National Priorities Project

Annual Report 2011

Vision of an
Engaged Democracy

A People’s Guide to the Federal Budget

Our Mission

National Priorities Project makes our complex federal budget transparent and accessible so people can exercise their right and responsibility to oversee and influence how their tax dollars are spent.

Big Picture


Letter from the Executive Director

Greetings Dear Friends,

The promise of a nation lives in its people. In 2011, National Priorities Project fought for a United States democracy worthy of our nation's people – a democracy as good as its promise.

On behalf of National Priorities Project's board and team, I invite you to take a moment to reflect on NPP's impact in 2011. We're dedicating this Annual Report to NPP's founder and great visionary, Greg Speeter (1943 - 2012).

As high-stakes conversations about the ways in which our nation raises and spends tax dollars made their way to kitchen tables across the nation, NPP's team became the people's guide to the federal budget – an essential bridge to a document and legislative process that affects the well being of all Americans.

We increased the production of accessible reports and tools, dramatically expanding our reach. And staff members hit the road and the airwaves every single chance we could, building the capacity of our increasingly diverse constituency.

While federal programs funnel thousands of dollars to average Americans, few people realize the extent to which we're all quite intimately connected to federal spending. A recent poll asked 1,400 Americans if they had ever used a government program.

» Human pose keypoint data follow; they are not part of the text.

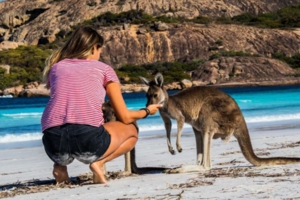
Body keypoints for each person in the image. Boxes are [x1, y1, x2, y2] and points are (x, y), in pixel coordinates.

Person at [41, 26, 162, 184]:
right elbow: (124, 116)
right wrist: (146, 111)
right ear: (93, 48)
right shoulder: (104, 70)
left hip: (52, 143)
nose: (99, 55)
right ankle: (98, 163)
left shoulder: (56, 68)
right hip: (88, 141)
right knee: (132, 130)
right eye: (100, 51)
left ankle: (60, 167)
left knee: (67, 128)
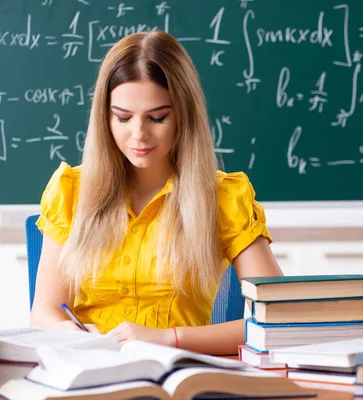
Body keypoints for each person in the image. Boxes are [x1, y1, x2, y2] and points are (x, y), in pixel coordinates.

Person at [29, 31, 283, 355]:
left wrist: (169, 338)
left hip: (177, 374)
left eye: (158, 117)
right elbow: (44, 312)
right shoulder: (71, 191)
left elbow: (276, 317)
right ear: (104, 117)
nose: (139, 134)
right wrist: (71, 332)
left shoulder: (222, 198)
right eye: (122, 117)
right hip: (90, 372)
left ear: (183, 116)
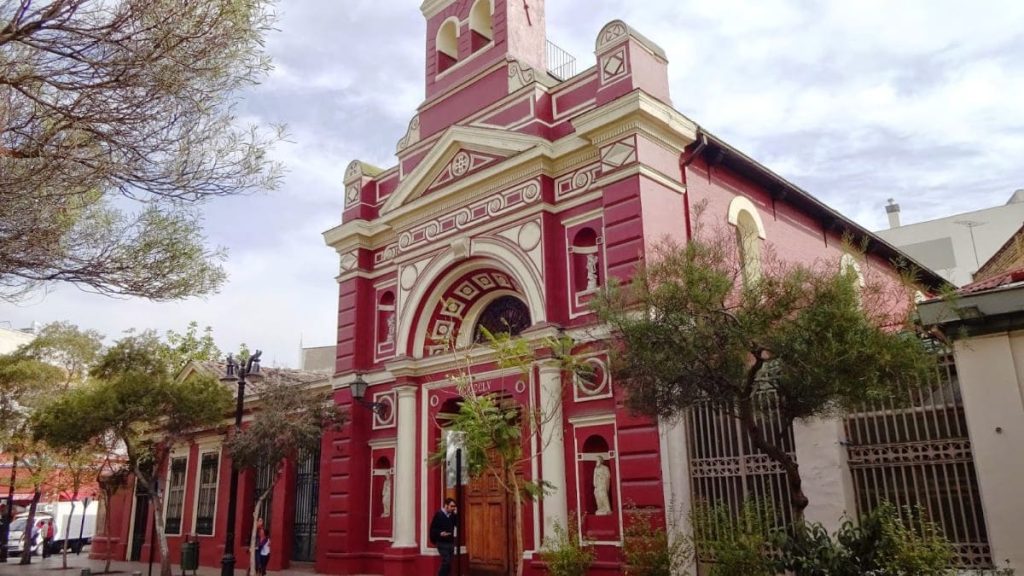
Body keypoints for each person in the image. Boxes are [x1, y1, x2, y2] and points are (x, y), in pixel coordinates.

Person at [429, 498, 457, 576]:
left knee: (449, 563)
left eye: (454, 506)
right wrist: (440, 533)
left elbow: (457, 525)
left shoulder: (452, 515)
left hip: (450, 542)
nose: (453, 508)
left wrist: (455, 514)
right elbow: (433, 529)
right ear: (446, 505)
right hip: (441, 542)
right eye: (451, 506)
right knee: (446, 560)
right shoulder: (439, 515)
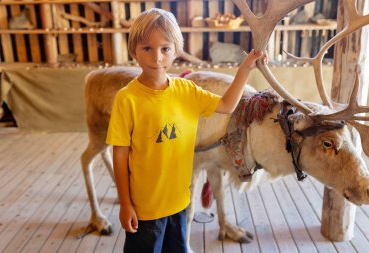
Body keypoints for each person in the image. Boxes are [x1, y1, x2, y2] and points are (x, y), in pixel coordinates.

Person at [106, 8, 266, 253]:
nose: (156, 57)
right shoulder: (127, 99)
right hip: (145, 208)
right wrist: (125, 203)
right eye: (147, 48)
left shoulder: (187, 90)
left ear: (175, 50)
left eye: (165, 49)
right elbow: (120, 153)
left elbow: (226, 105)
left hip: (180, 202)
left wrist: (245, 68)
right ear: (134, 50)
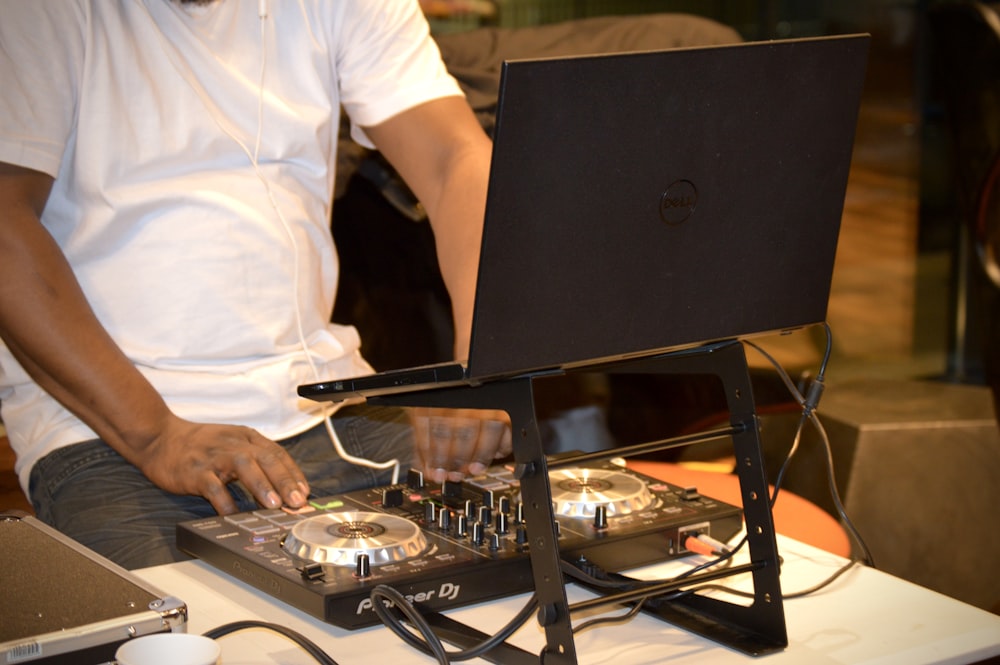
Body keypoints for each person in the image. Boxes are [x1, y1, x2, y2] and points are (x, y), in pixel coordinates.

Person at [0, 0, 510, 569]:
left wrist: (485, 370)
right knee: (190, 642)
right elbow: (4, 222)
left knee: (522, 573)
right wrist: (155, 436)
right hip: (114, 429)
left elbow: (456, 159)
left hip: (334, 406)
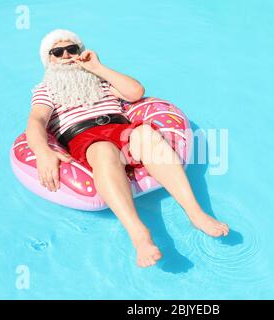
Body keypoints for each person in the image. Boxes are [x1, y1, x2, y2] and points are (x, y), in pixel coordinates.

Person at [26, 29, 229, 268]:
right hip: (83, 136)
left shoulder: (98, 80)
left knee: (145, 133)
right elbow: (37, 120)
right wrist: (43, 152)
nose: (67, 55)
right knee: (102, 151)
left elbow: (136, 92)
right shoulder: (46, 89)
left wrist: (98, 68)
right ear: (49, 60)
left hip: (119, 127)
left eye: (72, 49)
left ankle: (196, 213)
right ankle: (140, 235)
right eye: (58, 52)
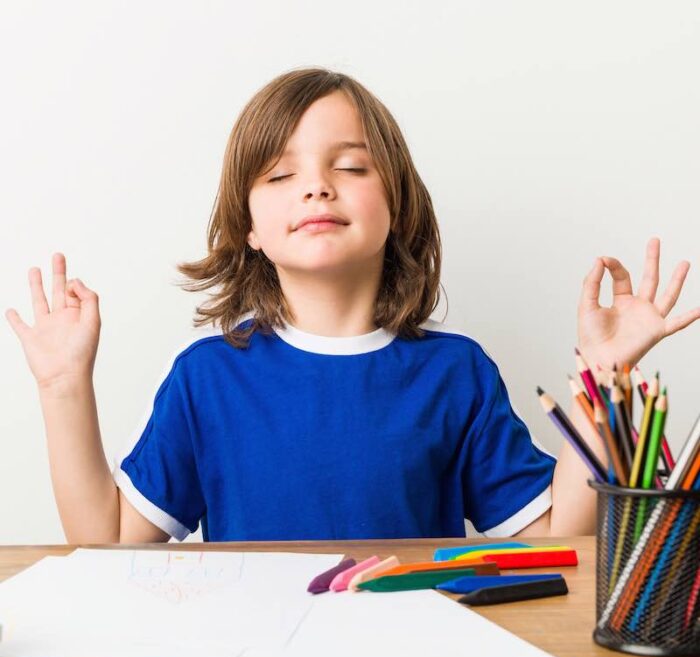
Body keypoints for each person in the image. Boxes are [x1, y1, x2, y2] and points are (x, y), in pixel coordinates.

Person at [6, 68, 699, 544]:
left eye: (351, 166)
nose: (315, 188)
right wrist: (63, 387)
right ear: (248, 227)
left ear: (395, 206)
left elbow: (559, 541)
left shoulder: (456, 375)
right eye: (280, 174)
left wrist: (603, 379)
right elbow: (108, 543)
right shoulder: (207, 378)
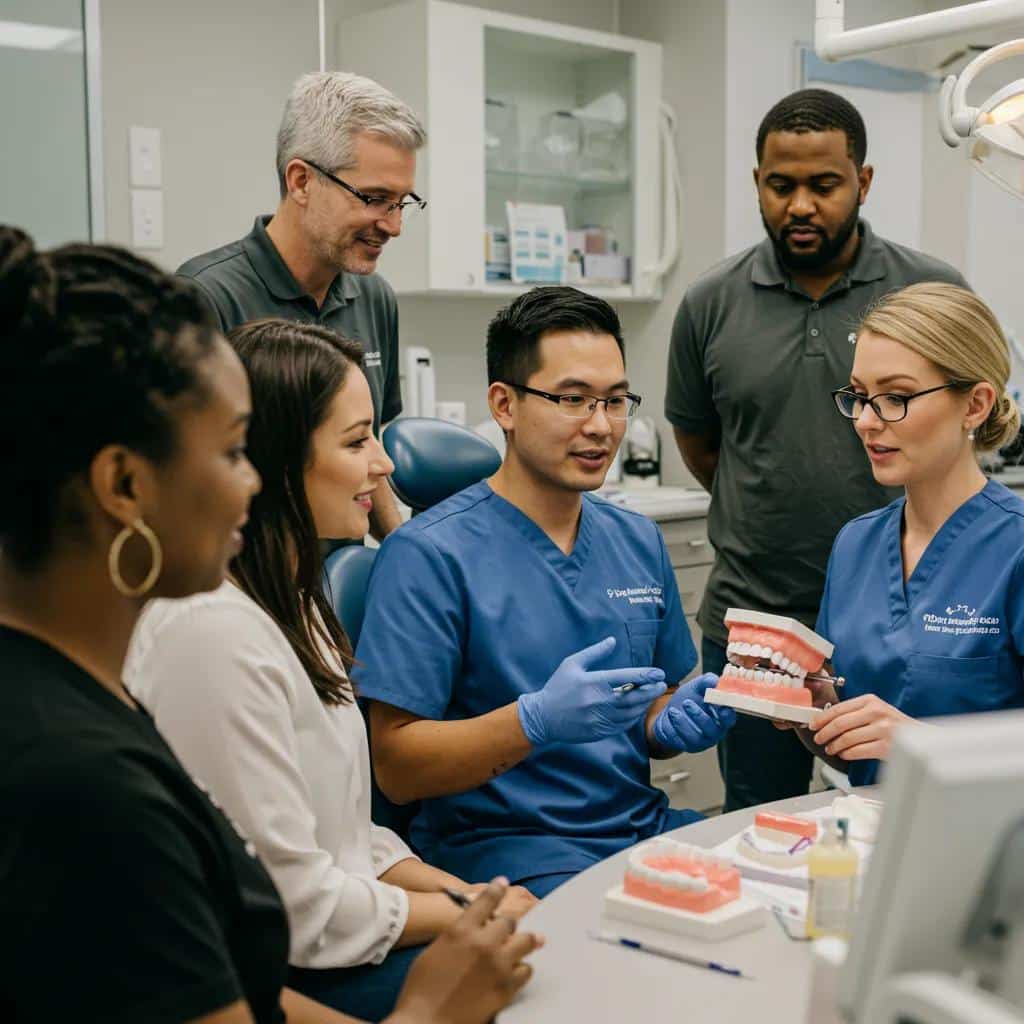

Nearly 60 percent said no. Surveyors asked the same respondents if they had used any of 21 different programs – everything from unemployment benefits to home-mortgage interest deductions – and 94 percent said they had used at least one.

The remarkable disparity in understanding can only mean one thing: the impact of the federal budget is dangerously invisible to our neighbors. This prevents them from grasping the immediacy and potential impact of federal decisions, and it leaves them with a woefully inadequate foundation upon which to build their individual response.

A healthy democracy demands that we remedy this situation – and quickly.

In the coming months, look for:

  • A People's Guide to the Federal Budget – Released to coincide with the fiscal year 2013 budget process and the 2012 presidential election, this book will serve as a critical foundation for the novice reader, a reference tool for a more advanced audience, and will be perfect for high school and college classroom use.
  • An expansion of NPP's Federal Priorities database – Through maximizing available technology, NPP will expand our ability to deliver relevant and comprehensive information and give people the tools they need to create localized and accessible analyses that matter most to their families and communities.

At this exquisite moment of opportunity, NPP's work is poised to breathe life into a nearly languishing democracy and create the social and political will to include all voices in the budget debate. The horizon is substantially more expansive than it has been in decades, yet it's clear there's a tremendous amount still to be done to hold Washington lawmakers accountable to an informed electorate.

Join us in 2012 as NPP helps usher in a democracy revival!